**Required work:** From the records below, output exactly the lines running from the line containing "removed: libro [rojo]" through the line containing "[778 412 848 477]", and no others.

----------------------------------------

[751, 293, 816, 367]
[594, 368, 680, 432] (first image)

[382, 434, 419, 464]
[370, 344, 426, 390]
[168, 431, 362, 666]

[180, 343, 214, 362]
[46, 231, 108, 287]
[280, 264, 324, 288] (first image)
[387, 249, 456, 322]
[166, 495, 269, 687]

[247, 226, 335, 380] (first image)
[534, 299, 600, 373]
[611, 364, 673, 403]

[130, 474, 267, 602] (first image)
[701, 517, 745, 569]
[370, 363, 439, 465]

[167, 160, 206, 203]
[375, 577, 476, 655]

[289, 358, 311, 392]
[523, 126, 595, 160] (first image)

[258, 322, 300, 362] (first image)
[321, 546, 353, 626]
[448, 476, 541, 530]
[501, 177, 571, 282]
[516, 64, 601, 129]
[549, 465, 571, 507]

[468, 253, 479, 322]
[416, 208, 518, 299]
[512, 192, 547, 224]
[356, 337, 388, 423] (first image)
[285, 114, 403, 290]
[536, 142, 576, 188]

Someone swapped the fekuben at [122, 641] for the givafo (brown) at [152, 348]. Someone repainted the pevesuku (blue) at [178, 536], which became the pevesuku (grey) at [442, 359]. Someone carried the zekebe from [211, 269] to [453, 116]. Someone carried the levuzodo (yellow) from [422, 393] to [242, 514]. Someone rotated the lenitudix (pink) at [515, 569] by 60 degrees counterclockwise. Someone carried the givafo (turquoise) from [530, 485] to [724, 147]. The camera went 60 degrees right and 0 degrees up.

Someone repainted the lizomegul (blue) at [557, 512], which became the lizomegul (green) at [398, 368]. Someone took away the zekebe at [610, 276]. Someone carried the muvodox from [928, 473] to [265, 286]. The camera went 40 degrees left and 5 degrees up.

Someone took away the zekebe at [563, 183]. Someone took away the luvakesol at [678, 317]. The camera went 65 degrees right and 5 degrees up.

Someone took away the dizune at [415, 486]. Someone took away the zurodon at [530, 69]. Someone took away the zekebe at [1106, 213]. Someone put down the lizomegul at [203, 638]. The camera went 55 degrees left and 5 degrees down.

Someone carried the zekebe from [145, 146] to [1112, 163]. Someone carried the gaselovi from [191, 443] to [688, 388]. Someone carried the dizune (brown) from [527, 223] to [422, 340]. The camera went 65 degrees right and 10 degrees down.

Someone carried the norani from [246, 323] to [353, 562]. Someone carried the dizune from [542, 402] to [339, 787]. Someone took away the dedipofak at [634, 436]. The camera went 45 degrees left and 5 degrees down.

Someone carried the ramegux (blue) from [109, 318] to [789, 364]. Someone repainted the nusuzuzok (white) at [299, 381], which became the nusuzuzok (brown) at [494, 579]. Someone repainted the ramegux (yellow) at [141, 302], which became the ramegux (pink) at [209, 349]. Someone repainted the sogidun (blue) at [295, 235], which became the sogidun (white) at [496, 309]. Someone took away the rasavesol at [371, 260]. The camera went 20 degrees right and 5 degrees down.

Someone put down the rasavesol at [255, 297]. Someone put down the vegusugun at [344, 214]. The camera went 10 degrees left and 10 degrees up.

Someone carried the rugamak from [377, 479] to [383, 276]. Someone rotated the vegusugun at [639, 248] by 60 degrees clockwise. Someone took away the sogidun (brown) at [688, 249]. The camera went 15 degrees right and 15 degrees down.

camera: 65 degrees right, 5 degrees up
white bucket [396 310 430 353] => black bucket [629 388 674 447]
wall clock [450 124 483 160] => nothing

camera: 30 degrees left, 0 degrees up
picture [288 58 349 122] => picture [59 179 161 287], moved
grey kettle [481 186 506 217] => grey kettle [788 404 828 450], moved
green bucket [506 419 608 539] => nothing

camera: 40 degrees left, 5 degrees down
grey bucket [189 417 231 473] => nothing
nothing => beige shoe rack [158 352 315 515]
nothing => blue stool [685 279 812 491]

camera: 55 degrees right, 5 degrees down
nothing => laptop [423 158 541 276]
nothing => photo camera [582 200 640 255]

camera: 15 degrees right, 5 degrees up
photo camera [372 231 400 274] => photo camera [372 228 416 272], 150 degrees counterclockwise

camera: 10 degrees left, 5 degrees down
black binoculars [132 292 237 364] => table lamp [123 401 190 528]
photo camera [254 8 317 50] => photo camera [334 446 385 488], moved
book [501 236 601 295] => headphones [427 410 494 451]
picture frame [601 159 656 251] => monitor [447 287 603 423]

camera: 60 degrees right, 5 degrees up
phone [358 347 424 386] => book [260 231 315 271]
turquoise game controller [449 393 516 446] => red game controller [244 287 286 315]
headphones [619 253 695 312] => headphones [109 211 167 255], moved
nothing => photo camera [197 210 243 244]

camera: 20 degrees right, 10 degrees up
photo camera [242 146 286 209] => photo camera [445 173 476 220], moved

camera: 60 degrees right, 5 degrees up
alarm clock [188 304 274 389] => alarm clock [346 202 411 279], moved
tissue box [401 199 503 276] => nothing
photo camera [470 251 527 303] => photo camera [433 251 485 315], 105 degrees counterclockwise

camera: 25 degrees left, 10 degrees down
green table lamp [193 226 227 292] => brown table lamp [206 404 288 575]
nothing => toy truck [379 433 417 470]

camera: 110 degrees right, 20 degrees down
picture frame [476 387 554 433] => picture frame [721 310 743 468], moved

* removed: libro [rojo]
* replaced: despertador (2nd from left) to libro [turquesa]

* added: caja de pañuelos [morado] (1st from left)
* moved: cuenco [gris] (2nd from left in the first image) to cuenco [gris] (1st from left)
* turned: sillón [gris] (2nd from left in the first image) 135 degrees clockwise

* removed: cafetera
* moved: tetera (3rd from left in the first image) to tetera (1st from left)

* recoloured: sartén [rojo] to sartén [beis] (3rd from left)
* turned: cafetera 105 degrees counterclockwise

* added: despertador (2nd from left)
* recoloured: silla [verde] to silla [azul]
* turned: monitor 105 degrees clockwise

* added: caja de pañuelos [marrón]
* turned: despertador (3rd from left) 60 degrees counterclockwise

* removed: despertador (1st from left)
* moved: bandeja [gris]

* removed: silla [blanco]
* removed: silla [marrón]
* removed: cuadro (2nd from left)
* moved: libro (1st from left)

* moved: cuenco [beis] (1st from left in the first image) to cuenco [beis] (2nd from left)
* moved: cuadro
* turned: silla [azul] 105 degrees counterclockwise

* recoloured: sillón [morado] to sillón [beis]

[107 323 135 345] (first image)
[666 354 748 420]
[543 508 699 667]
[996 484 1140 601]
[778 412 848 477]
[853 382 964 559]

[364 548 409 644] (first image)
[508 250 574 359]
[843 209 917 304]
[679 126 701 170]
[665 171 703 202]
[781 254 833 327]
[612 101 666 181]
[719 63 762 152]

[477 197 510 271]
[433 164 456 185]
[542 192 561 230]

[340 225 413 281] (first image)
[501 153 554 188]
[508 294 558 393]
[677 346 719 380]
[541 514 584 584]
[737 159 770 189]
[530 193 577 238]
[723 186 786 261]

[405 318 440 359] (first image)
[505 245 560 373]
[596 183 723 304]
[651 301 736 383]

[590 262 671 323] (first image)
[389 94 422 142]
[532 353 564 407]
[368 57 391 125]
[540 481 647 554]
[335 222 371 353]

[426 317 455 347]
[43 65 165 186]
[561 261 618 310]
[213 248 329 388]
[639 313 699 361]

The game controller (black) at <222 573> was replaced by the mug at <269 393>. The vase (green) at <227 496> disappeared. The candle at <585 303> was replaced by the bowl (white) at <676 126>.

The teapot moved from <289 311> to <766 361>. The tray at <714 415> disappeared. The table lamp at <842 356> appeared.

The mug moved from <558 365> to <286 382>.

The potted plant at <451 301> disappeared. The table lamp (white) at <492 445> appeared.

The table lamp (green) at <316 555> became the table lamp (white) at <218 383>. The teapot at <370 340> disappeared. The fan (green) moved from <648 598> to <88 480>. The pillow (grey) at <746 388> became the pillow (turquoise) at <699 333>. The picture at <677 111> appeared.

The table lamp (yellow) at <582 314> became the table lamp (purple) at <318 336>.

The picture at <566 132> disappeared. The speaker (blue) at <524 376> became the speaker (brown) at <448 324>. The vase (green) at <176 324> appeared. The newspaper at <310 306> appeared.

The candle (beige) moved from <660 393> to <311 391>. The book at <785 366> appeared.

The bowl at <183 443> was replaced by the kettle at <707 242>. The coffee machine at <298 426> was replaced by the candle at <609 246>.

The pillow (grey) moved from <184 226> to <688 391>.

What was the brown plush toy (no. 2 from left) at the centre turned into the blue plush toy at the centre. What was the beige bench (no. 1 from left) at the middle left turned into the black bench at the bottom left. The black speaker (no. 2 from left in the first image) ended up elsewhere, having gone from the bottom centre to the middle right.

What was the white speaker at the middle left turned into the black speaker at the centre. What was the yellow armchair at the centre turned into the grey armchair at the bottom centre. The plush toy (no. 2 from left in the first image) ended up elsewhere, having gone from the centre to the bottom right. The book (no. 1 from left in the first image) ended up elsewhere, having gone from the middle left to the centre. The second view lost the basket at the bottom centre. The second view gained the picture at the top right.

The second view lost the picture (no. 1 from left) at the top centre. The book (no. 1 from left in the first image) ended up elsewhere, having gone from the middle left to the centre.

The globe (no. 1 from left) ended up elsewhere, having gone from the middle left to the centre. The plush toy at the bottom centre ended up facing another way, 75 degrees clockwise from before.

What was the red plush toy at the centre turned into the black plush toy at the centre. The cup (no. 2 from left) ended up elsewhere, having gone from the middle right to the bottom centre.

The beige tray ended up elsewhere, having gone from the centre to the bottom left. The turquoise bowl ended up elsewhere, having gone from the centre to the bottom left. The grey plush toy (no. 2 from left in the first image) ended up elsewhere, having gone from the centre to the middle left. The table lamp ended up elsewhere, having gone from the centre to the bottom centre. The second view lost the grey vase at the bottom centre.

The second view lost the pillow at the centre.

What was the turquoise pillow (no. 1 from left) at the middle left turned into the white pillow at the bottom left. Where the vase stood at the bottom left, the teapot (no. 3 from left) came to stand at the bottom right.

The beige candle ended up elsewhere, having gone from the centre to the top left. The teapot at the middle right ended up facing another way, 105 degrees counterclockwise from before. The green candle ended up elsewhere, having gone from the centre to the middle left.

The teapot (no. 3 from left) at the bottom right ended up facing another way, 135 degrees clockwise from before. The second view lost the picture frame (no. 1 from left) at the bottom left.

----------------------------------------

**Response:**
* removed: libro [rojo]
* replaced: despertador (2nd from left) to libro [turquesa]

* added: caja de pañuelos [morado] (1st from left)
* moved: cuenco [gris] (2nd from left in the first image) to cuenco [gris] (1st from left)
* turned: sillón [gris] (2nd from left in the first image) 135 degrees clockwise

* removed: cafetera
* moved: tetera (3rd from left in the first image) to tetera (1st from left)

* recoloured: sartén [rojo] to sartén [beis] (3rd from left)
* turned: cafetera 105 degrees counterclockwise

* added: despertador (2nd from left)
* recoloured: silla [verde] to silla [azul]
* turned: monitor 105 degrees clockwise

* added: caja de pañuelos [marrón]
* turned: despertador (3rd from left) 60 degrees counterclockwise

* removed: despertador (1st from left)
* moved: bandeja [gris]

* removed: silla [blanco]
* removed: silla [marrón]
* removed: cuadro (2nd from left)
* moved: libro (1st from left)

* moved: cuenco [beis] (1st from left in the first image) to cuenco [beis] (2nd from left)
* moved: cuadro
* turned: silla [azul] 105 degrees counterclockwise

* recoloured: sillón [morado] to sillón [beis]

[107 323 135 345] (first image)
[666 354 748 420]
[543 508 699 667]
[996 484 1140 601]
[778 412 848 477]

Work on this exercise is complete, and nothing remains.